Quelles sont ces différentes ambiances et quelles activités y pratique-t-on pour répondre aux besoins des enfants ? C’est ce à quoi je vais m’efforcer de répondre dans cet article.
Avant de continuer, si vous préférez écouter le podcast de cet article ; par exemple en faisant vos tâches ménagères ou pendant un trajet en voiture, je vous invite à cliquer sur le lecteur ci-dessous :
Le nido : « Aide-moi à être par moi-même »
La première de ces ambiances, c’est le nido (nid en italien). Vous entendrez souvent dire que le nido est réservé aux enfants de 0 à 15 mois (ou 18, ou 24). Mais en fait le critère de passage à l’ambiance suivante n’est pas celui de l’âge, mais de la marche assurée.
En effet, si votre enfant marche très vite de façon assurée, cela va libérer ses mains et toute sa motricité. Il pourra faire des activités très différentes et à ce moment-là, il va passer à la communauté enfantine. Encore une fois, l’essentiel n’est pas de fixer une barrière liée à l’âge, mais d’adapter l’ambiance aux besoins spécifiques des enfants, qui changent.
Dans le nido, on trouve des activités très simples, des mobiles, de petits hochets, quelques premiers exercices pour développer la motricité ou la coordination œil-main. Mais avant tout, on aide l’enfant à se structurer en séparant les espaces (pour dormir, jouer, se laver / se changer, se nourrir etc.) et en instaurant une routine, toujours dans le respect des rythmes de l’enfant (on évite de le réveiller par exemple).
On n’oublie pas non plus d’éveiller les sens grâce à de belles images, en commençant par des images très contrastées en noir et blanc, ainsi qu’en chantant beaucoup avec l’enfant. L’enfant va apprendre à se déplacer en s’aidant d’une barre de brachiation ou en montant et en descendant une série de marches. Au niveau du langage, on peut lui proposer des images classifiées, uniquement à l’oral, autour d’objets du quotidien.
La communauté enfantine
Une fois la marche assurée acquise, l’enfant peut passer dans la communauté enfantine (qui regroupe les enfants en gros entre 15 mois et 3 ans).

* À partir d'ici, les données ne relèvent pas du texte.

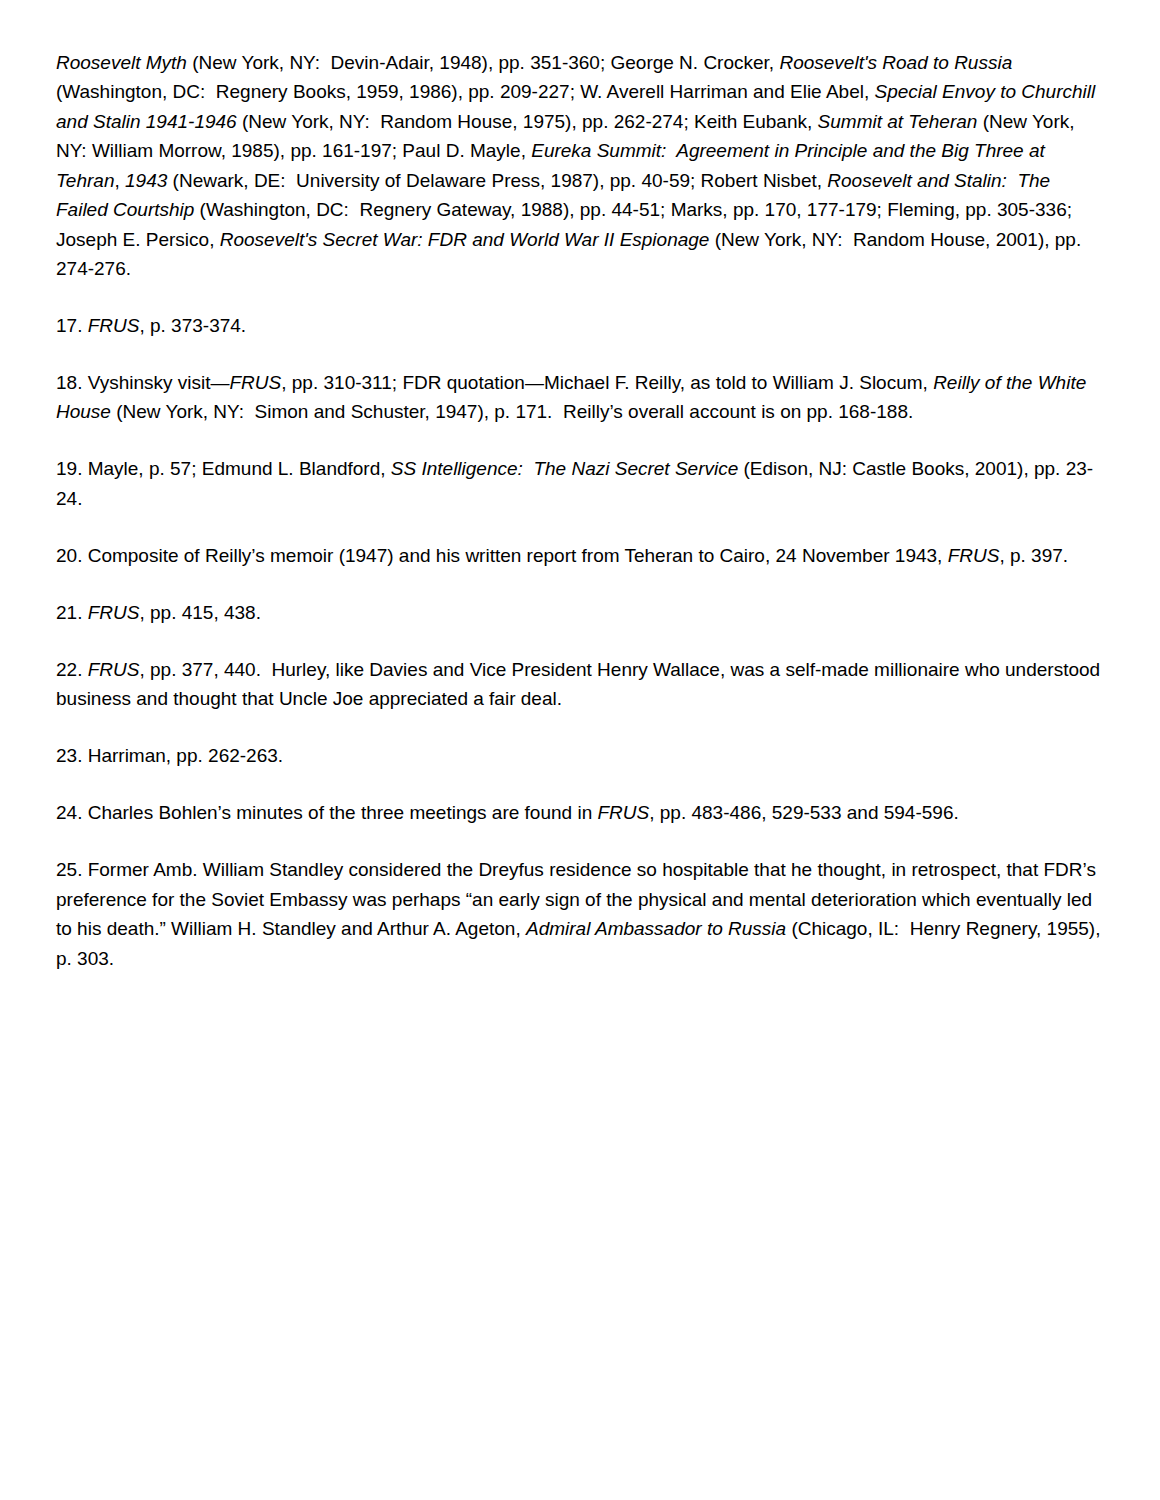Roosevelt Myth (New York, NY: Devin-Adair, 1948), pp. 351-360; George N. Crocker, Roosevelt's Road to Russia (Washington, DC: Regnery Books, 1959, 1986), pp. 209-227; W. Averell Harriman and Elie Abel, Special Envoy to Churchill and Stalin 1941-1946 (New York, NY: Random House, 1975), pp. 262-274; Keith Eubank, Summit at Teheran (New York, NY: William Morrow, 1985), pp. 161-197; Paul D. Mayle, Eureka Summit: Agreement in Principle and the Big Three at Tehran, 1943 (Newark, DE: University of Delaware Press, 1987), pp. 40-59; Robert Nisbet, Roosevelt and Stalin: The Failed Courtship (Washington, DC: Regnery Gateway, 1988), pp. 44-51; Marks, pp. 170, 177-179; Fleming, pp. 305-336; Joseph E. Persico, Roosevelt's Secret War: FDR and World War II Espionage (New York, NY: Random House, 2001), pp. 274-276.
17. FRUS, p. 373-374.
18. Vyshinsky visit—FRUS, pp. 310-311; FDR quotation—Michael F. Reilly, as told to William J. Slocum, Reilly of the White House (New York, NY: Simon and Schuster, 1947), p. 171. Reilly’s overall account is on pp. 168-188.
19. Mayle, p. 57; Edmund L. Blandford, SS Intelligence: The Nazi Secret Service (Edison, NJ: Castle Books, 2001), pp. 23-24.
20. Composite of Reilly’s memoir (1947) and his written report from Teheran to Cairo, 24 November 1943, FRUS, p. 397.
21. FRUS, pp. 415, 438.
22. FRUS, pp. 377, 440. Hurley, like Davies and Vice President Henry Wallace, was a self-made millionaire who understood business and thought that Uncle Joe appreciated a fair deal.
23. Harriman, pp. 262-263.
24. Charles Bohlen’s minutes of the three meetings are found in FRUS, pp. 483-486, 529-533 and 594-596.
25. Former Amb. William Standley considered the Dreyfus residence so hospitable that he thought, in retrospect, that FDR’s preference for the Soviet Embassy was perhaps “an early sign of the physical and mental deterioration which eventually led to his death.” William H. Standley and Arthur A. Ageton, Admiral Ambassador to Russia (Chicago, IL: Henry Regnery, 1955), p. 303.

Il va continuer à beaucoup manipuler, par exemple grâce à des puzzles, de petites planches pour visser et dévisser ou pour faire glisser des anneaux sur des tiges, il va continuer à développer son langage, mais il va surtout commencer à découvrir la Vie pratique (en gros à partir de 2 ans, mais cela dépend beaucoup des enfants).

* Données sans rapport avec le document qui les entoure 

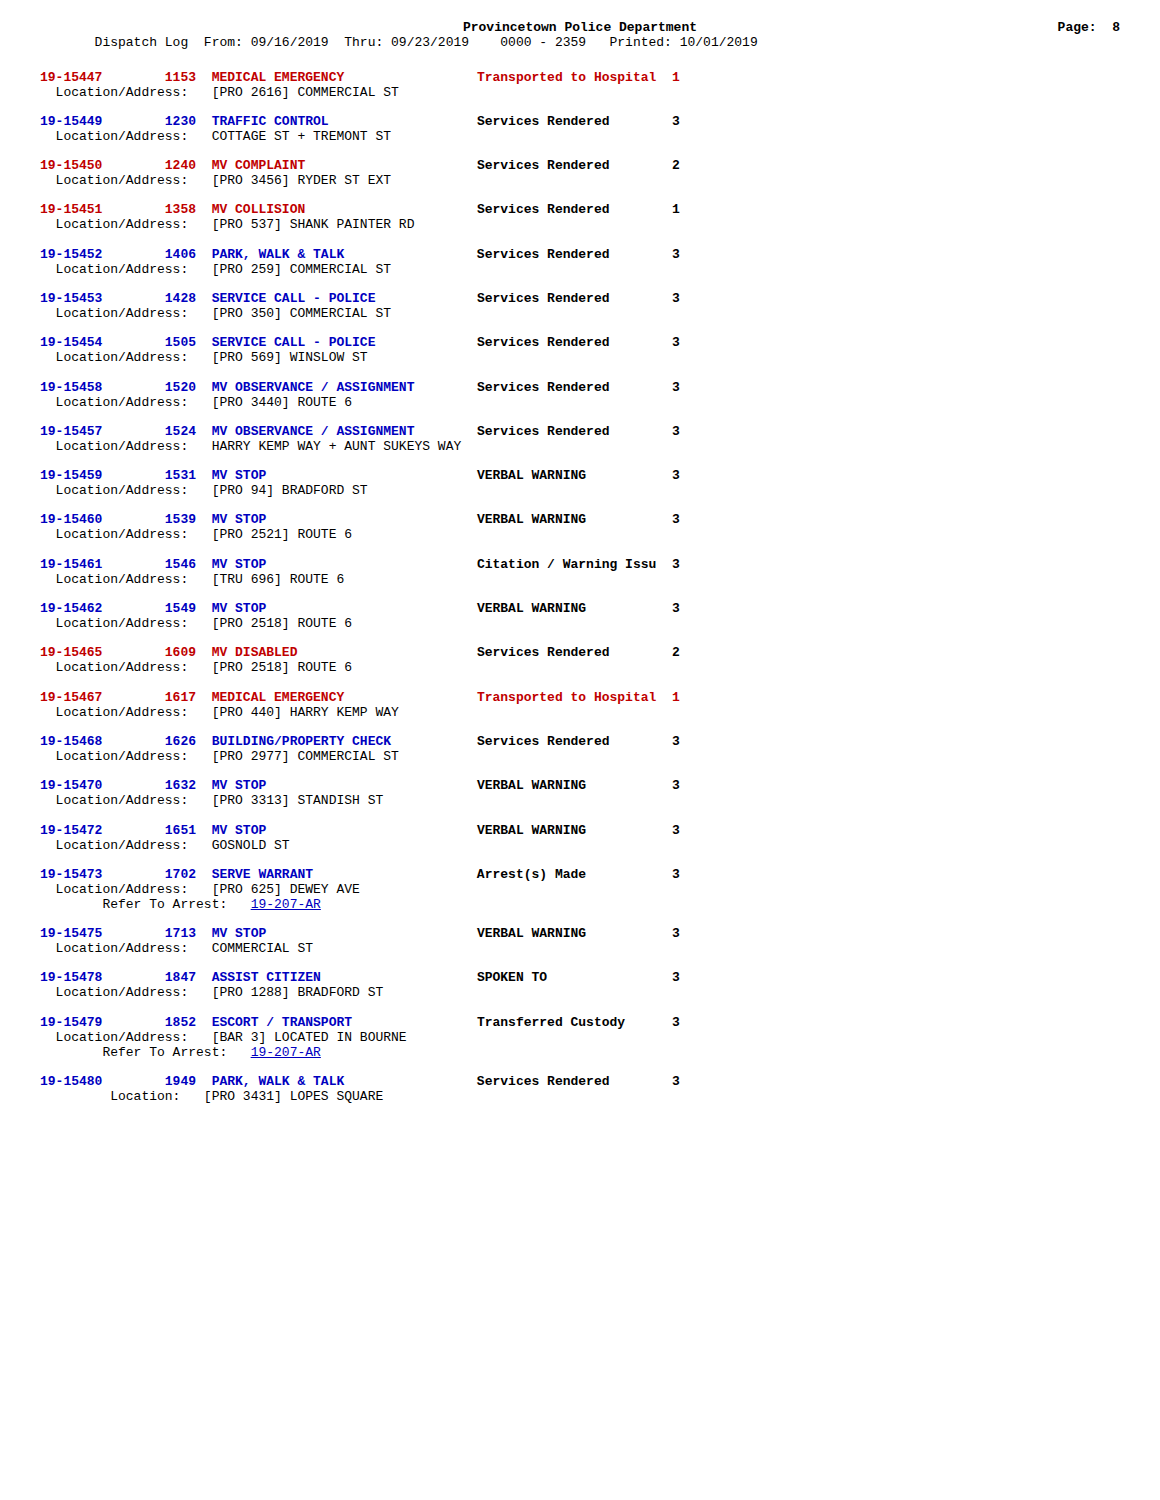Provincetown Police Department Page: 8
Dispatch Log From: 09/16/2019 Thru: 09/23/2019 0000 - 2359 Printed: 10/01/2019
19-15447 1153 MEDICAL EMERGENCY Transported to Hospital 1 Location/Address: [PRO 2616] COMMERCIAL ST
19-15449 1230 TRAFFIC CONTROL Services Rendered 3 Location/Address: COTTAGE ST + TREMONT ST
19-15450 1240 MV COMPLAINT Services Rendered 2 Location/Address: [PRO 3456] RYDER ST EXT
19-15451 1358 MV COLLISION Services Rendered 1 Location/Address: [PRO 537] SHANK PAINTER RD
19-15452 1406 PARK, WALK & TALK Services Rendered 3 Location/Address: [PRO 259] COMMERCIAL ST
19-15453 1428 SERVICE CALL - POLICE Services Rendered 3 Location/Address: [PRO 350] COMMERCIAL ST
19-15454 1505 SERVICE CALL - POLICE Services Rendered 3 Location/Address: [PRO 569] WINSLOW ST
19-15458 1520 MV OBSERVANCE / ASSIGNMENT Services Rendered 3 Location/Address: [PRO 3440] ROUTE 6
19-15457 1524 MV OBSERVANCE / ASSIGNMENT Services Rendered 3 Location/Address: HARRY KEMP WAY + AUNT SUKEYS WAY
19-15459 1531 MV STOP VERBAL WARNING 3 Location/Address: [PRO 94] BRADFORD ST
19-15460 1539 MV STOP VERBAL WARNING 3 Location/Address: [PRO 2521] ROUTE 6
19-15461 1546 MV STOP Citation / Warning Issu 3 Location/Address: [TRU 696] ROUTE 6
19-15462 1549 MV STOP VERBAL WARNING 3 Location/Address: [PRO 2518] ROUTE 6
19-15465 1609 MV DISABLED Services Rendered 2 Location/Address: [PRO 2518] ROUTE 6
19-15467 1617 MEDICAL EMERGENCY Transported to Hospital 1 Location/Address: [PRO 440] HARRY KEMP WAY
19-15468 1626 BUILDING/PROPERTY CHECK Services Rendered 3 Location/Address: [PRO 2977] COMMERCIAL ST
19-15470 1632 MV STOP VERBAL WARNING 3 Location/Address: [PRO 3313] STANDISH ST
19-15472 1651 MV STOP VERBAL WARNING 3 Location/Address: GOSNOLD ST
19-15473 1702 SERVE WARRANT Arrest(s) Made 3 Location/Address: [PRO 625] DEWEY AVE Refer To Arrest: 19-207-AR
19-15475 1713 MV STOP VERBAL WARNING 3 Location/Address: COMMERCIAL ST
19-15478 1847 ASSIST CITIZEN SPOKEN TO 3 Location/Address: [PRO 1288] BRADFORD ST
19-15479 1852 ESCORT / TRANSPORT Transferred Custody 3 Location/Address: [BAR 3] LOCATED IN BOURNE Refer To Arrest: 19-207-AR
19-15480 1949 PARK, WALK & TALK Services Rendered 3 Location: [PRO 3431] LOPES SQUARE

La Vie pratique, ce sont toutes les activités de tous les jours qui permettent à l’enfant de devenir plus autonome et indépendant. Dans la communauté enfantine, on va isoler ces activités et lui montrer une façon ordonnée de les exécuter, pour qu’il puisse s’entraîner.

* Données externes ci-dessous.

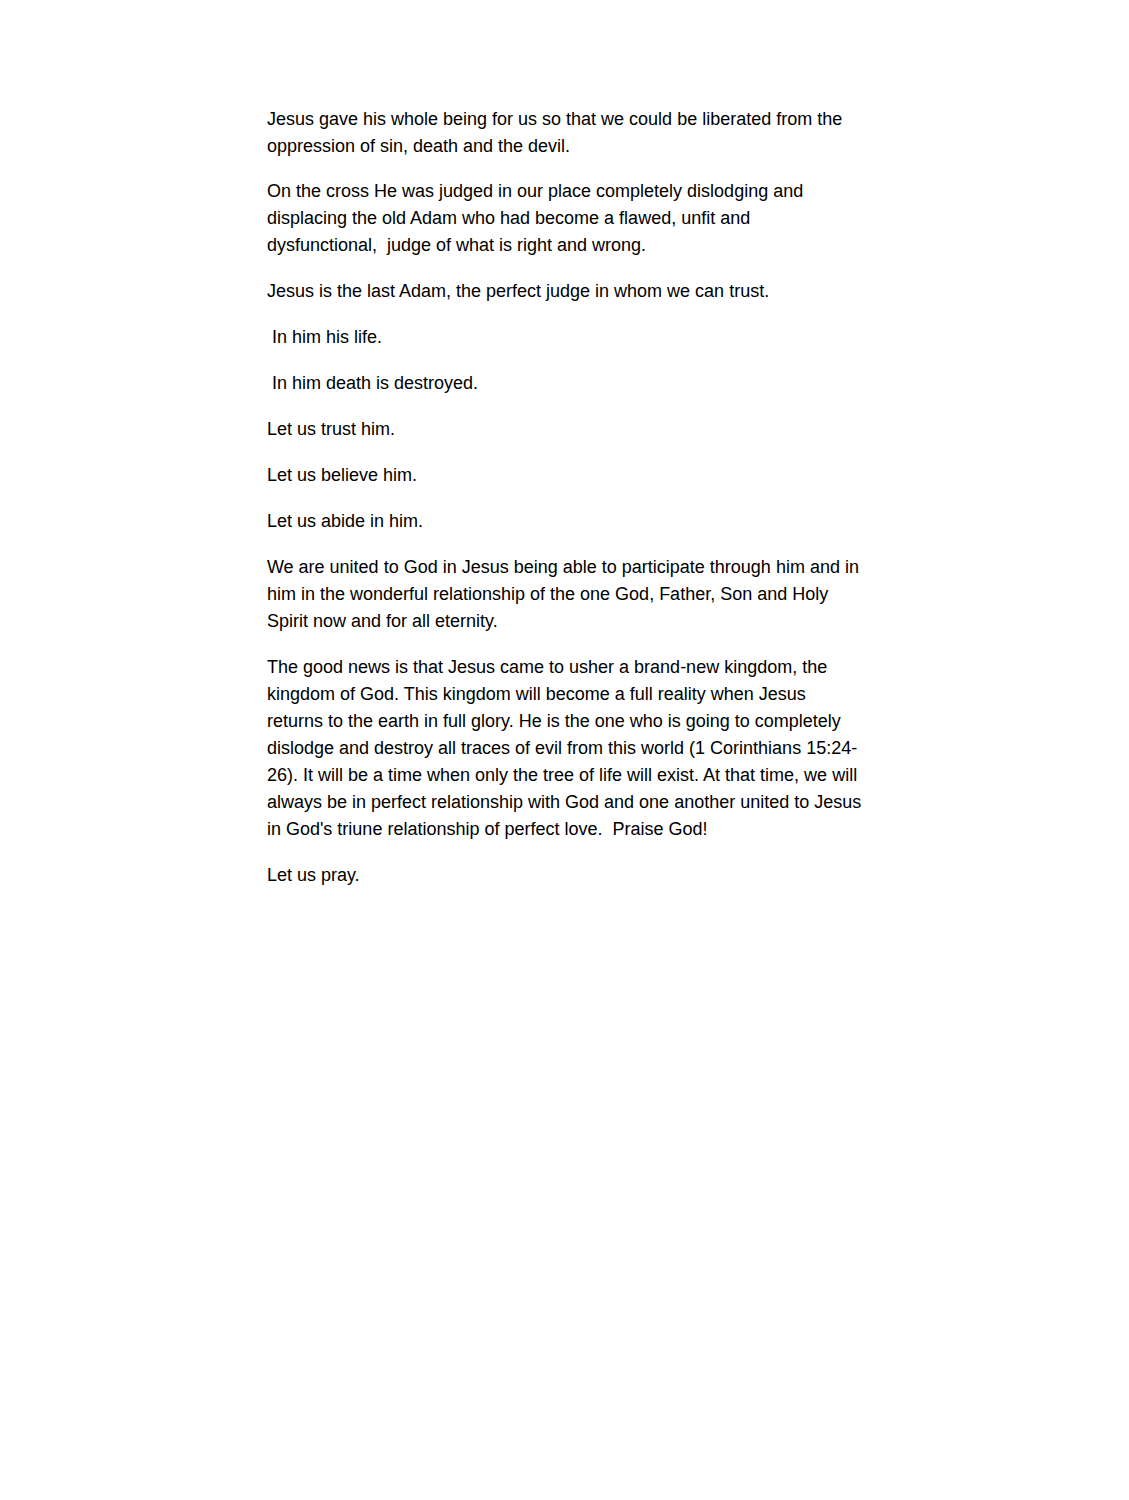Jesus gave his whole being for us so that we could be liberated from the oppression of sin, death and the devil.
On the cross He was judged in our place completely dislodging and displacing the old Adam who had become a flawed, unfit and dysfunctional, judge of what is right and wrong.
Jesus is the last Adam, the perfect judge in whom we can trust.
In him his life.
In him death is destroyed.
Let us trust him.
Let us believe him.
Let us abide in him.
We are united to God in Jesus being able to participate through him and in him in the wonderful relationship of the one God, Father, Son and Holy Spirit now and for all eternity.
The good news is that Jesus came to usher a brand-new kingdom, the kingdom of God. This kingdom will become a full reality when Jesus returns to the earth in full glory. He is the one who is going to completely dislodge and destroy all traces of evil from this world (1 Corinthians 15:24-26). It will be a time when only the tree of life will exist. At that time, we will always be in perfect relationship with God and one another united to Jesus in God's triune relationship of perfect love. Praise God!
Let us pray.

On me demande souvent quel est l’intérêt des cadres d’habillement par exemple : est-ce que l’enfant ne pourrait pas tout simplement s’entraîner à boutonner sa chemise sur lui-même ?
L’intérêt du cadre est de décontextualiser l’apprentissage : en général, lorsqu’on demande à l’enfant de boutonner sa chemise, on est pressé, ou du moins on a un objectif (sortir, emmener les enfants à l’école, recevoir la visite de quelqu’un…). Il n’a pas le temps de s’entraîner, de répéter les choses plusieurs fois, de boutonner puis de déboutonner et de reboutonner. Et s’il s’entraîne un jour sur une chemise, le lendemain il en aura une autre, avec des boutons plus larges ou plus fins, et la boutonnière dans l’autre sens, et il ne retrouvera pas ses points de repère de la veille.
L’avantage du cadre, c’est qu’on laisse à l’enfant le temps de s’entraîner, sans aucune pression (d’ailleurs ce n’est pas grave s’il range le cadre sans avoir tout boutonné) et qu’il conserve toujours les mêmes repères, jusqu’à ce que son geste se soit perfectionné et qu’il puisse passer à un autre cadre.
Mais la Vie pratique n’a pas seulement pour but de permettre à l’enfant de s’habiller et de se déshabiller tout seul : il va apprendre à verser de l’eau, à se laver les mains, à ranger, nettoyer, prendre soin de son environnement…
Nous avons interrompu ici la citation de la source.